Ella estudió Licenciatura en Biología y luego hizo una maestría en su país. Y pese a los años transcurridos, recuerda con cariño la hospitalidad cubana, el afecto de los profesores, su cercanía con los alumnos y hasta añora volver a comer arroz congrí y bailar un poco de salsa.
Dentro de muy poco los colaboradores cubanos irán de vacaciones a Cuba y Muchaneta ya sabe qué “souvenir” les pedirá, unos granos de frijoles negros para plantarlos, como ya lo hizo antes. Así se entremezclan en Harare las historias, donde la solidaridad de nuestro archipiélago, ya sea aquí o allá, siempre resulta protagonista.
África con ojos propios
La hora del té
A las 10 de la mañana Zimbabwe se paraliza. A esa hora no existe nada más importante que tomar el té.

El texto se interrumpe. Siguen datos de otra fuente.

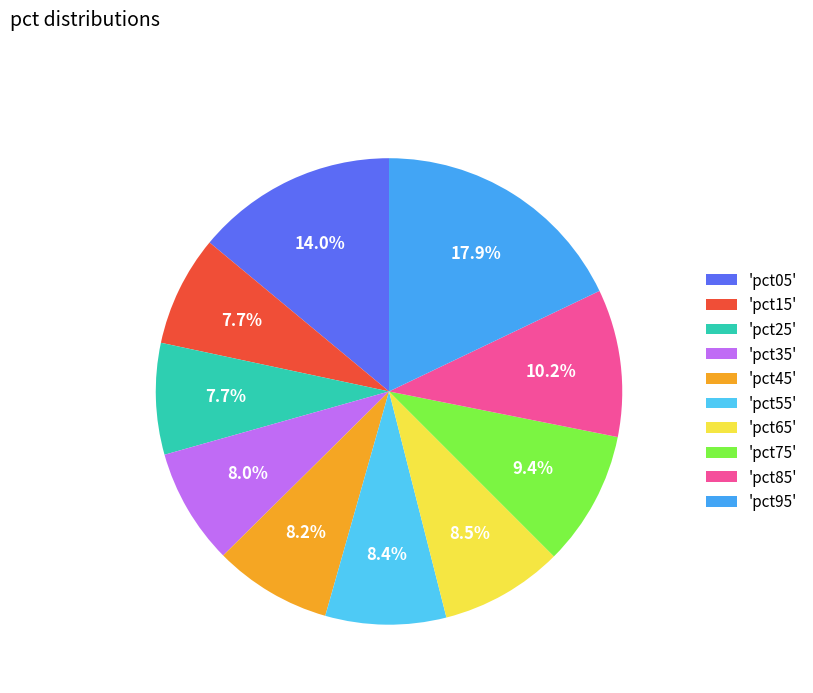

How many segments does this pie chart have?

10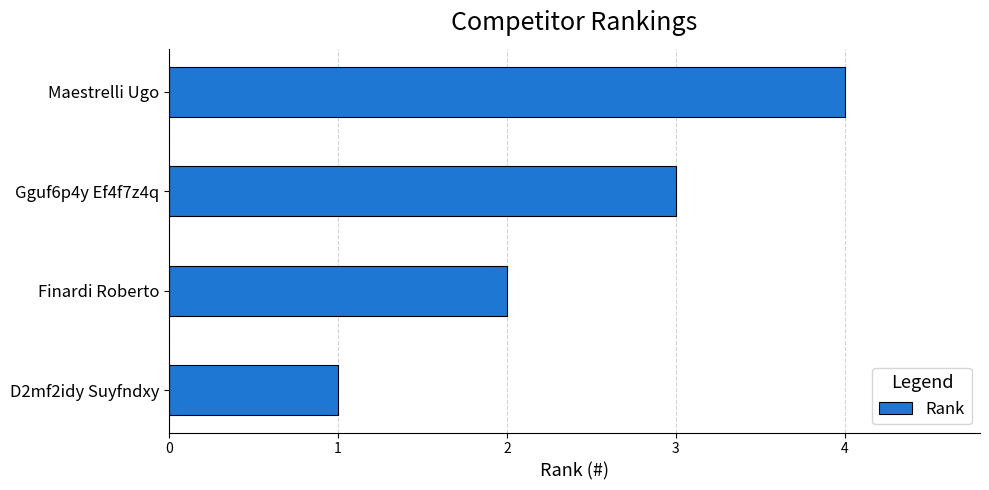

What is the difference between the maximum and minimum values?

3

Incluso en los hospitales, cuando se trata de un servicio de emergencia, los trabajadores se ponen de acuerdo y van en grupos separados. Pero nadie se pierde el ritual, que repiten, celosamente, en las tardes.
A la usanza inglesa, los zimbabwenses acogieron como suya la costumbre de sus colonizadores y si en otros aspectos mostraron resistencia, la hora del té quedó impregnada en su cultura, como quedaron los estilos arquitectónicos y la urbanización.
El idioma inglés, por ejemplo, los zimbabwenses lo aprendieron, pero siempre quedó el sabor amargo de la imposición y por ello han defendido a ultranza su lengua natal: el shona, la cual practica el 70 %, aproximadamente, de la población y es originaria de las tribus bantúes. Los ancianos, sobre todo, no se muestran cómodos con el inglés, e incluso cuando un extranjero les habla en su idioma, ellos sienten más confianza, se tornan más sociables, cual respeto a su identidad.
Pero la hora del té es diferente. Es el espacio de la socialización. Es la oportunidad de hacer un alto en la jornada. Las cafeterías de los centros de trabajo se colman. También las de la calle. Todo lo demás se detiene.
Y quizá un inglés, de paso, olvide que está en otra tierra.